When dealing with the 3D data with complex scenes, some preprocessing techniques are required. One typical preprocessing is denoising. The paper “Feature-preserving mesh denoising based on guided normal filtering” [5] proposes a feature-preserving mesh denoising algorithm based on face classification. When denoising, the sharp features which play a key role in 3D models are kept unchanged. The multi-scale tensor voting is used to classify the faces into feature faces and non-feature faces. Based on the sub-neighborhood of the feature faces, the second-order joint bilateral filter is employed for the face normal field and vertex position update. Experiments on various synthetic datasets demonstrate the effectiveness of the proposed method. Another typical preprocessing is to subtract the background to extract the foreground objects. In “End-to-end video background subtraction with 3d convolutional neural networks” [7], Sakkos et al. propose an end-to-end temporal-aware background subtraction approach with 3D convolutional neural networks. By performing 3D convolutions on the 10 most recent frames of the video, the changes on the spatial and temporal dimension are simultaneously tracked. In this way, the model can effectively track the movement of the foreground and the relations between neighboring pixels using multi-modal features. The experiments show a significant improvement as compared with several baseline methods.
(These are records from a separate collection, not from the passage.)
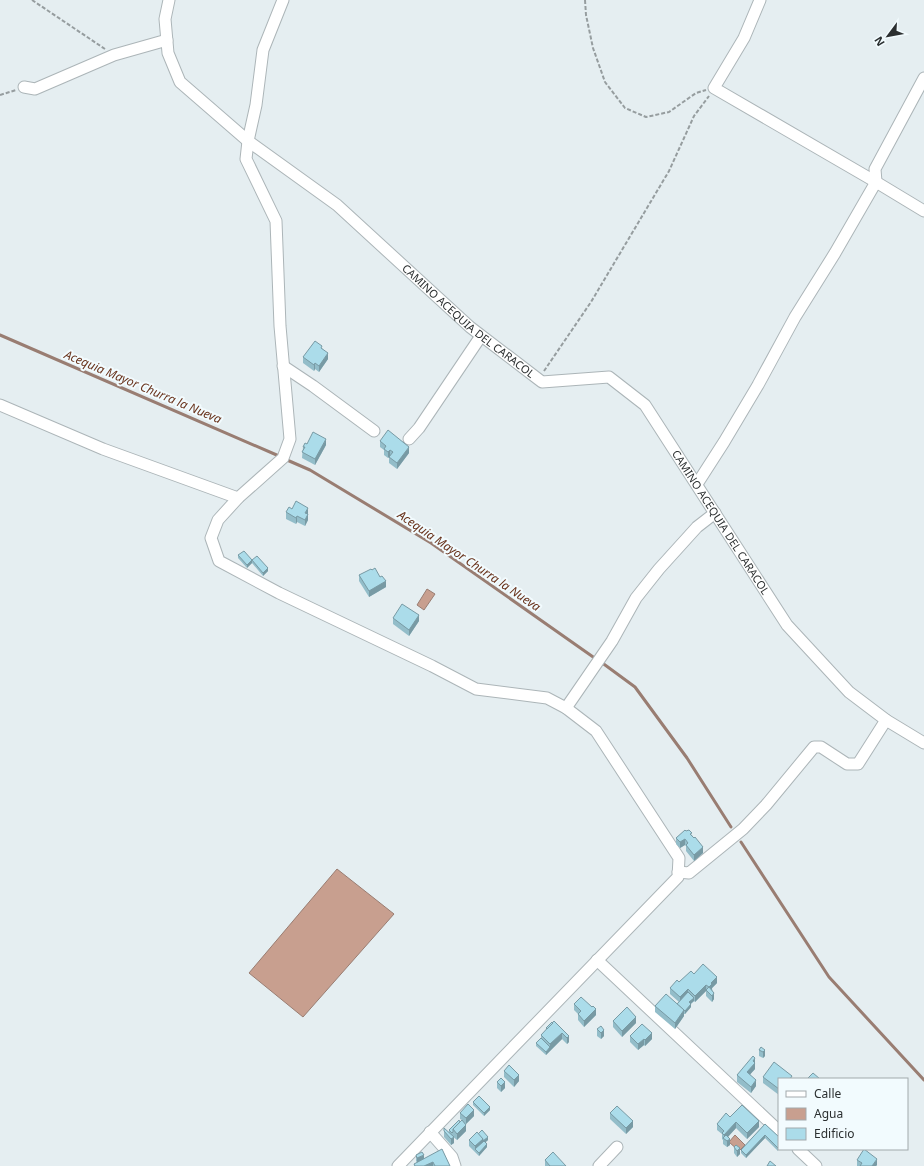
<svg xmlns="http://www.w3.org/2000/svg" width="924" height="1166" viewBox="0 0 924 1166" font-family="'Noto Sans',sans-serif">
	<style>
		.water { fill: #c89f8f; stroke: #997d72 }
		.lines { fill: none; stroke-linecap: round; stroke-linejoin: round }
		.stream { stroke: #997d72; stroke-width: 3 }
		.minor-casing { stroke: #acb5b8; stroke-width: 13 }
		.path { stroke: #969d9f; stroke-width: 2; stroke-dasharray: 4 2; stroke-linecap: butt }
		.minor { stroke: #fff; stroke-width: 11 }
		.wall { fill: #93bdc9 }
		.shaded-wall { fill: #789aa4 }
		.building { fill: #abdcea; stroke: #789aa4 }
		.labels { text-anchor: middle; stroke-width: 4; stroke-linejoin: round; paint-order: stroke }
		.street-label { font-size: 11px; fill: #2b2f30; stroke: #f2fbfe }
		.water-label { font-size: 12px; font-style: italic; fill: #68321b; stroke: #f2fbfe }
	</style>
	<rect width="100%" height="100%" fill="#e5eef1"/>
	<g class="water">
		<polygon points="427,589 435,594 424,610 417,605"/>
		<polygon points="337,869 394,914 303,1017 249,973"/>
		<polygon points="735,1135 745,1145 739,1151 729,1142"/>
	</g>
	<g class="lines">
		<g class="stream">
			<polyline points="0,335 279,456"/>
			<polyline points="287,460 310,470 431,543 596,659"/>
			<polyline points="601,662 635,687 687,758 731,827"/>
			<polyline points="741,842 829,977 924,1080"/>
		</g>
		<g class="minor-casing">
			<g id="minor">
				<path id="s1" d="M 169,0 L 165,19 L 168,53 L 180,82 L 248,141 L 337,205 L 470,327 L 542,382 L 609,377 L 645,405 L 787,625 L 849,692 L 886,720 L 924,743"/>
				<polyline points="283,0 263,50 256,105 248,141 246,159 276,221 280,326 290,439 283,458 238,498 218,520 211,538 219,561 279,593 432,666 476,689 547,698 566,708 596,731 679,858 678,877 398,1166"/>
				<polyline points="760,0 744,38 714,88 876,182 924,211"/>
				<polyline points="24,87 35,89 114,55 167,40"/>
				<polyline points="283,366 313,386 374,431"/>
				<polyline points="0,405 103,449 238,498"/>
				<polyline points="409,439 419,428 481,336"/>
				<polyline points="697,484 724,442 758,385 795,317 835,253 876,182 875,169 924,78"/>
				<polyline points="566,708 612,641 636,598 659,569 697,527 715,513"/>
				<polyline points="678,872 689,873 743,829 766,805 814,747 821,747 847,764 858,764 886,720"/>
				<polyline points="597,960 779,1131"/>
				<polyline points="430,1132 452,1157 455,1166"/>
				<polyline points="798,1149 816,1166"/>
				<polyline points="599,1166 617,1147"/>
			</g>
		</g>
		<g class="path">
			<polyline points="32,0 105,49"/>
			<polyline points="585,0 586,15 593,48 605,82 625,108 646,117 669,112 696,93 706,90"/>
			<polyline points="0,95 16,90"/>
			<polyline points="544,371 591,302 669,171 694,116 709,96"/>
		</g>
		<use href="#minor" class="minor"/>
	</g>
	<g class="wall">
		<polygon points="322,348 328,359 319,372 315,369 314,371 303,363 303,357"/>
		<polygon points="380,441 409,453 397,469 389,463 389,457 390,456 388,458 384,455 384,450 380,447"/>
		<polygon points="307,444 326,445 315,465 302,458 303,447"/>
		<polygon points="286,512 308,514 308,520 305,526 297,522 296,524 286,519"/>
		<polygon points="238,555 252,563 247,568 238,558"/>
		<polygon points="252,560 268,571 263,576 252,563"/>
		<polygon points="372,570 386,587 369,597 359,581 359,575"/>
		<polygon points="393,618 419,621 409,636 393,624"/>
		<polygon points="686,831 692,835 703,853 694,861 686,851 686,846 685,845 680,848 676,844 676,838"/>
		<polygon points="694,974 717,983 712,988 714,999 712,1002 706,996 706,991 695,1002 694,1001 691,1004 691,1007 685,1014 684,1014 684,1016 675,1029 655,1012 655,1006 677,1004 679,1002 670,994 670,988"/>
		<polygon points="574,1004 596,1015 584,1027 578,1020 578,1014 574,1010"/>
		<polygon points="613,1021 636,1023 622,1037 613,1027"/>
		<polygon points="546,1028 569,1036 569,1042 567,1044 562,1039 546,1055 536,1046 536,1043 541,1038 541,1035 546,1030"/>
		<polygon points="597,1029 604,1036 601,1039 597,1036"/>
		<polygon points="630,1036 652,1039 645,1046 644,1045 638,1050 630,1042"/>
		<polygon points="761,1047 765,1056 763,1058 759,1056 759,1050"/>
		<polygon points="755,1058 755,1069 750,1074 756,1086 751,1093 737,1082 737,1075"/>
		<polygon points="504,1071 519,1081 514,1087 504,1077"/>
		<polygon points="763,1077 792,1079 779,1079 779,1095 763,1083"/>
		<polygon points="497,1082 505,1088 501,1092 497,1088"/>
		<polygon points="473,1102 490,1110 484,1116 473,1105"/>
		<polygon points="460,1113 474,1116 466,1124 466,1131 457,1140 452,1136 454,1143 451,1145 444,1137 444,1131 449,1132 449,1130 462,1120 460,1119"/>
		<polygon points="610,1113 633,1127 626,1134 610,1119"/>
		<polygon points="730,1117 759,1127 747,1139 736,1128 728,1137 730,1145 727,1147 723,1144 723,1140 722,1139 722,1134 717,1130 717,1124"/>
		<polygon points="765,1124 779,1137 778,1151 765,1138 746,1158 741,1153 741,1150"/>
		<polygon points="478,1134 488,1140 486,1142 487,1147 479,1156 469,1146 469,1140"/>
		<polygon points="736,1145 740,1154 737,1157 734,1153 734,1147"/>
		<polygon points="416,1155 424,1159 450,1166 414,1166 414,1164 417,1163 416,1161"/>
		<polygon points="545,1160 566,1166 545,1166"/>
		<polygon points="857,1160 877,1165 876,1166 857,1166"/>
	</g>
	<g class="shaded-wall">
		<polygon points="328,353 328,359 319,372 319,366"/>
		<polygon points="315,363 315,369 314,371 314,365"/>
		<polygon points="326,439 326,445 315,465 315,459"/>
		<polygon points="409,447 409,453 397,469 397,463"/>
		<polygon points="390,450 390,456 388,458 388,452"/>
		<polygon points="308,508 308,514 305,519 305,513"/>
		<polygon points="308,514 308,520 305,526 305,520"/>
		<polygon points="297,516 297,522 296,524 296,518"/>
		<polygon points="252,560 252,563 247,568 247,565"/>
		<polygon points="268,568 268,571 263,576 263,573"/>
		<polygon points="386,581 386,587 369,597 369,591"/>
		<polygon points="419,615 419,621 409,636 409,630"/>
		<polygon points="685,839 685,845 680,848 680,842"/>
		<polygon points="703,847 703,853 694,861 694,855"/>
		<polygon points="717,977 717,983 712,988 712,990 709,987 711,983"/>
		<polygon points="706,985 706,991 695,1002 695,996"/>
		<polygon points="688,989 688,996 680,1003 680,997"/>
		<polygon points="714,993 714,999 712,1002 712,996"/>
		<polygon points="694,998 694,1001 689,1005 689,1002"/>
		<polygon points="691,1004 691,1007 685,1014 685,1011"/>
		<polygon points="596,1009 596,1015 584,1027 584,1021"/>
		<polygon points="684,1010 684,1016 675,1029 675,1023"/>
		<polygon points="636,1017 636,1023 622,1037 622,1031"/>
		<polygon points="604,1030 604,1036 601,1039 601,1033"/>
		<polygon points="562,1033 562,1039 546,1055 546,1052 550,1047 550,1044"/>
		<polygon points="652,1033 652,1039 645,1046 645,1040"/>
		<polygon points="569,1036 569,1042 567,1044 567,1038"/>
		<polygon points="644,1039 644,1045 638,1050 638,1044"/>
		<polygon points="765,1050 765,1056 763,1058 763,1052"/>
		<polygon points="755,1058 755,1069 747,1078 747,1072 753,1061"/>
		<polygon points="519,1075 519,1081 514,1087 514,1080"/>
		<polygon points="756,1080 756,1086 751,1093 751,1087"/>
		<polygon points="505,1082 505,1088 501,1092 501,1086"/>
		<polygon points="490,1107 490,1110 484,1116 484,1113"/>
		<polygon points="474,1110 474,1116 466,1124 466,1118"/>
		<polygon points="633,1121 633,1127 626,1134 626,1128"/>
		<polygon points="759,1121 759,1127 747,1139 747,1133"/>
		<polygon points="736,1122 736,1128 725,1140 724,1138 724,1135"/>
		<polygon points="466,1125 466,1131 457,1140 457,1134"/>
		<polygon points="765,1135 765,1138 746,1158 746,1155"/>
		<polygon points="454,1137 454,1143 451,1145 451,1139"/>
		<polygon points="488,1137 488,1140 483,1144 475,1149 475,1146 483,1139"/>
		<polygon points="730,1139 730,1145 727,1147 727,1141"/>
		<polygon points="487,1144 487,1147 479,1156 479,1153"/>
		<polygon points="740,1148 740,1154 737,1157 737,1151"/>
		<polygon points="424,1155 424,1161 417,1164 417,1158"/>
		<polygon points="877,1159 877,1165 876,1166 872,1166"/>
		<polygon points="433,1162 433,1166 424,1166"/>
	</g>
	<g class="building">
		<polygon points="315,341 322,346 321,348 328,353 319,366 315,363 314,365 303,357"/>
		<polygon points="388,430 409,447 397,463 389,457 393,452 390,450 388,452 384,449 386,446 380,441"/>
		<polygon points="313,432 326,439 315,459 302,452 305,447 303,447 305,443 307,444"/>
		<polygon points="296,501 308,508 305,513 308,514 305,520 297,516 296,518 286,512 289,507 292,509"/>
		<polygon points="244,551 252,560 247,565 238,555"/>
		<polygon points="257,556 268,568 263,573 252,560"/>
		<polygon points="375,568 380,577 382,576 386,581 369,591 359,575 371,569 372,570"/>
		<polygon points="402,604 419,615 409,630 393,618"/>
		<polygon points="685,830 686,831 689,830 692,833 690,834 694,838 695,837 703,847 694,855 686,845 688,843 685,839 680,842 676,838"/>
		<polygon points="703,964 717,977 711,983 712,984 709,987 706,985 695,996 688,989 680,997 670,988 677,980 679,982 691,971 694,974"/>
		<polygon points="709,987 714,993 712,996 706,990"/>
		<polygon points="688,992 694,998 689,1002 691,1004 685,1011 677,1004"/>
		<polygon points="666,994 684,1010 675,1023 655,1006"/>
		<polygon points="581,997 592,1007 593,1006 596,1009 584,1021 578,1014 581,1011 574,1004"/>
		<polygon points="627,1007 636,1017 622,1031 613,1021"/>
		<polygon points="554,1021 569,1036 567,1038 562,1033 550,1044 541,1035"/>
		<polygon points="552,1022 553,1023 547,1029 546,1028"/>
		<polygon points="642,1024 652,1033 645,1040 644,1039 638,1044 630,1036"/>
		<polygon points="601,1026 604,1030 601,1033 597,1029"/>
		<polygon points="541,1038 550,1047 546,1052 536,1043"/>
		<polygon points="761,1047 765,1050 763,1052 759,1050"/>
		<polygon points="753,1056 755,1058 753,1061 755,1063 747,1072 756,1080 751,1087 737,1075"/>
		<polygon points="774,1062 792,1076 790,1079 779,1079 779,1089 763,1077"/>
		<polygon points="509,1065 519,1075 514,1080 504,1071"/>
		<polygon points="813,1073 820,1079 807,1079"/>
		<polygon points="501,1078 505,1082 501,1086 497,1082"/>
		<polygon points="479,1096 490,1107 484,1113 473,1102"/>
		<polygon points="468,1104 474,1110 466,1118 460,1113"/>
		<polygon points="742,1105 759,1121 747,1133 736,1122 724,1135 722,1133 724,1131 717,1124 726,1113 730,1117"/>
		<polygon points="617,1106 633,1121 626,1128 610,1113"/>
		<polygon points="459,1120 460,1122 453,1129 453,1132 452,1133 449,1130"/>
		<polygon points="462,1120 466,1125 457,1134 453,1129"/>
		<polygon points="765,1124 779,1137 779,1148 778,1148 765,1135 746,1155 741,1150"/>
		<polygon points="444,1128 454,1137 451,1139 444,1131"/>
		<polygon points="482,1130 488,1137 483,1141 483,1139 478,1134"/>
		<polygon points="477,1132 483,1139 475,1146 469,1140"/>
		<polygon points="726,1135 730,1139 727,1141 723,1138"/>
		<polygon points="484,1141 487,1144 479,1153 475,1149"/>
		<polygon points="736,1145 740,1148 737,1151 734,1147"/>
		<polygon points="442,1149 450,1166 435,1166 433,1162 424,1166 415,1166 414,1164"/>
		<polygon points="864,1149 877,1159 872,1166 860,1166 862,1163 857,1160"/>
		<polygon points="422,1152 424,1155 417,1158 416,1155"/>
		<polygon points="553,1152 566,1166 550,1166 545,1160"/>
		<polygon points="770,1161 776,1166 767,1166"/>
	</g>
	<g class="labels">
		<g class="street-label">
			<text dy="4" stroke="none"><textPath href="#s1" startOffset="460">CAMINO ACEQUIA DEL CARACOL</textPath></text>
			<text dy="4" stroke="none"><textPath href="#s1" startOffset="808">CAMINO ACEQUIA DEL CARACOL</textPath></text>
		</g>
		<g class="water-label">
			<text transform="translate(143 387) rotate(23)" y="4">Acequia Mayor Churra la Nueva</text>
			<text transform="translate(469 561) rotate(34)" y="4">Acequia Mayor Churra la Nueva</text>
		</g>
	</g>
	<rect x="778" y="1078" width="130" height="72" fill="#f2fbfe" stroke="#a2a9ac"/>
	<rect x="786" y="1091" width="20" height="6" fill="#ffffff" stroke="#a2a9ac"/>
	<text x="814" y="1098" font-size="12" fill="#2b2f30">Calle</text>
	<rect x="786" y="1108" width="20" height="12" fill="#c89f8f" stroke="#a2a9ac"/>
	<text x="814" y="1118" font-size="12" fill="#2b2f30">Agua</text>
	<rect x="786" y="1128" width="20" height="12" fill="#abdcea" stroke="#a2a9ac"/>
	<text x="814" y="1138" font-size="12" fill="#2b2f30">Edificio</text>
	<g transform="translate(888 36) rotate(238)" stroke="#f2fbfe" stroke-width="3" paint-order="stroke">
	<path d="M0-3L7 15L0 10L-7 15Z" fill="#2b2f30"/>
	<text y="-6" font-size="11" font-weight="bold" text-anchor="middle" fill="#2b2f30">N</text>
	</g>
</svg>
To better understand the pathophysiological processes of ischemic heart diseases, Gao et al. present a robust motion estimation framework with an adaptive biomechanical model constraint using dual H criteria in the paper “Robust recovery of myocardial kinematics using dual H criteria” [1]. The design of two iterative H filters, i.e. the kinematics estimation filter and the elasticity estimation filter, ensures the robustness to noise changes and the flexibility to new algorithm incorporation. The results on the motion parameter estimation from MRI cardiac images demonstrate its effectiveness.

To conclude, the eight papers contained in this special issue cover several emerging topics of large-scale 3D multimedia analysis and applications. We sincerely hope that these papers can provide interesting insights and inspirations for the researchers and engineers in the related fields. We would like to thank Prof. Borko Furht for providing us the opportunity to organize this special issue. We also thank the reviewers for their generous efforts in reviewing the papers, which guarantee the high quality of accepted papers. Finally, we thank all the authors who have contributed to this special issue. Thanks to all the people who help us to make this special issue a successful one.